- Opening Delimiter -

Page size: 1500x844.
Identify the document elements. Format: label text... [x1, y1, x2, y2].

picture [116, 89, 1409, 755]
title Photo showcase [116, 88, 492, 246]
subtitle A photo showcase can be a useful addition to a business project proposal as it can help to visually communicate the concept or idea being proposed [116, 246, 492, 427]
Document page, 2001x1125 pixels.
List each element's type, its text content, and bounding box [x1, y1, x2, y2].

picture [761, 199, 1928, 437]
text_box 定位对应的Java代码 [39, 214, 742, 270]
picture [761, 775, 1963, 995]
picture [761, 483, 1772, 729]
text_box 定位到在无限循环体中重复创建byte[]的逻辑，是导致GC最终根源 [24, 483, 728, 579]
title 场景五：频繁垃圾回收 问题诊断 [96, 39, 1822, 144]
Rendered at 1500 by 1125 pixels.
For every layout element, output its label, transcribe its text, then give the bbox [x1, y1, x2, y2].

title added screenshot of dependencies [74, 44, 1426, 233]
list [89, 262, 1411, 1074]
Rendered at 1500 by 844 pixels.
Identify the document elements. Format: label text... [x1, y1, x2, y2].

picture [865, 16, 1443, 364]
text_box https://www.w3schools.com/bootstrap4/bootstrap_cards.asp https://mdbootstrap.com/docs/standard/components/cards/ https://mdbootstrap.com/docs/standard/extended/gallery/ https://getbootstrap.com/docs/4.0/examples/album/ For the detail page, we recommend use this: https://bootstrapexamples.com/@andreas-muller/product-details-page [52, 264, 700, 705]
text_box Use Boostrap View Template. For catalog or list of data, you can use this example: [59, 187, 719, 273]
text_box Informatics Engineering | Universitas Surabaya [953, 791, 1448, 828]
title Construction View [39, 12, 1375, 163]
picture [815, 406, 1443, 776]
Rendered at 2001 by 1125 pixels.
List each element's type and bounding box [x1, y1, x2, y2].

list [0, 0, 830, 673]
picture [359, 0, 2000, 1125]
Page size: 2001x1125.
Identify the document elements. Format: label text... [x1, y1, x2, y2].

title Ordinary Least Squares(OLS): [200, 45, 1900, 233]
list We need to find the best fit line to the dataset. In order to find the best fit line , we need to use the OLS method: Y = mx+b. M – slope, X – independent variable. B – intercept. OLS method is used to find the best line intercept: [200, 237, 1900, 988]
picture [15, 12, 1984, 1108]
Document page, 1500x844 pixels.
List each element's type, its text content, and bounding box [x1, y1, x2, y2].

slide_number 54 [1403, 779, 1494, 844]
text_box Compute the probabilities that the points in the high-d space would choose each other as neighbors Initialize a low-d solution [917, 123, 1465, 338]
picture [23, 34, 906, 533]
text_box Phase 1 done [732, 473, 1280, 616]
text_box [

- Closing Delimiter -

Give the count of lines that hold the word "size" in the listing above, with no other text.

--- Written solution ---
2